Question

Bag-I contains 4 white and 6 black balls, Bag-II contains 4 white and 3 black balls. A ball is selected at random and it comes out to be a black ball. What is the probability that it is from Bag-I?

Hint:

For conditional probability problems like this, clearly define the events and write down all the known probabilities. Bayes' theorem provides a systematic way to find the "reverse" probability.

Answer 1

Step 1: Understanding the Question:
This is a conditional probability problem that is best solved using Bayes' theorem. We are given a final outcome (a black ball was drawn) and asked to find the probability of a specific initial condition (the ball came from Bag-I).
Step 2: Define Events and Probabilities:
Let the events be:

• \(B_1\): The ball is selected from Bag-I.
• \(B_2\): The ball is selected from Bag-II.
• \(E\): The selected ball is black.

We want to find \(P(B_1|E)\).

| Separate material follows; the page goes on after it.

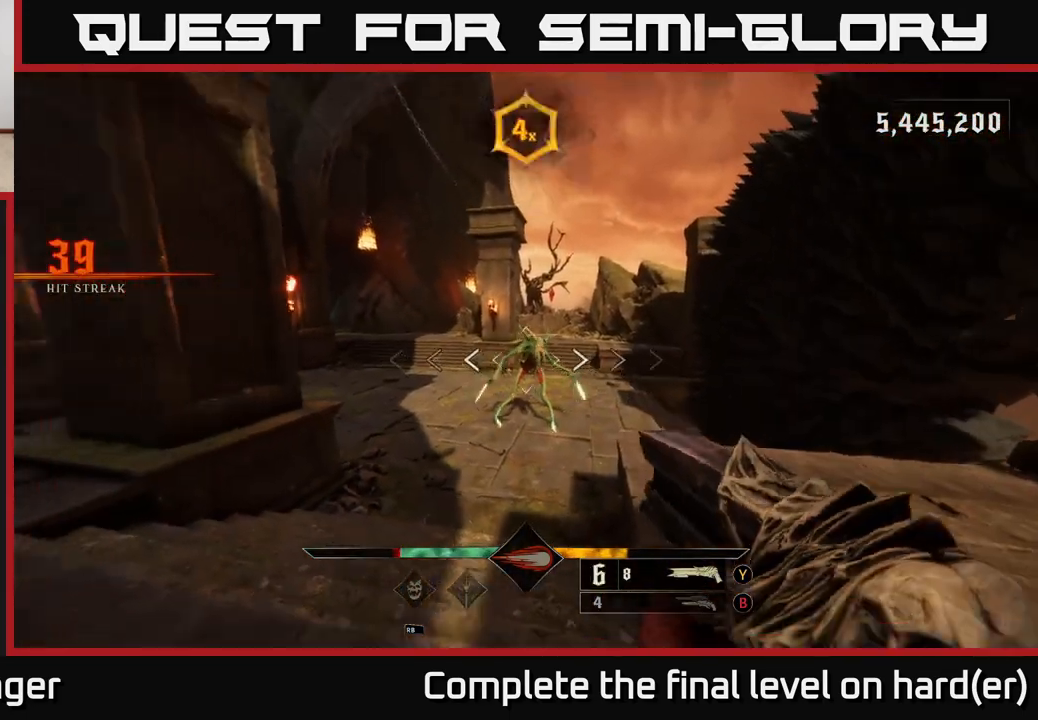
{"buttons": [], "left_stick": "up-right", "right_stick": "center", "events": [[17, "R2", "down"], [83, "R2", "up"], [83, "right_stick", "center"], [200, "left_stick", "center"], [317, "left_stick", "up-right"]]}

The given probabilities are:

• Since a bag is chosen at random, \(P(B_1) = 1/2\) and \(P(B_2) = 1/2\).
• Probability of drawing a black ball from Bag-I: \(P(E|B_1) = \frac{\text{black balls in Bag-I}}{\text{total balls in Bag-I}} = \frac{6}{4+6} = \frac{6}{10} = \frac{3}{5}\).
• Probability of drawing a black ball from Bag-II: \(P(E|B_2) = \frac{\text{black balls in Bag-II}}{\text{total balls in Bag-II}} = \frac{3}{4+3} = \frac{3}{7}\).

Step 3: Apply Bayes' Theorem:
Bayes' theorem states: \[ P(B_1|E) = \frac{P(E|B_1)P(B_1)}{P(E)} \] First, we need to calculate the total probability of drawing a black ball, \(P(E)\), using the law of total probability: \[ P(E) = P(E|B_1)P(B_1) + P(E|B_2)P(B_2) \] \[ P(E) = \left(\frac{3}{5}\right)\left(\frac{1}{2}\right) + \left(\frac{3}{7}\right)\left(\frac{1}{2}\right) \] \[ P(E) = \frac{3}{10} + \frac{3}{14} = \frac{21+15}{70} = \frac{36}{70} = \frac{18}{35} \] Now we can find \(P(B_1|E)\): \[ P(B_1|E) = \frac{P(E|B_1)P(B_1)}{P(E)} = \frac{(3/5)(1/2)}{18/35} = \frac{3/10}{18/35} \] \[ P(B_1|E) = \frac{3}{10} \times \frac{35}{18} = \frac{1}{2} \times \frac{7}{6} = \frac{7}{12} \] Step 4: Final Answer:
The probability that the black ball was from Bag-I is \(7/12\).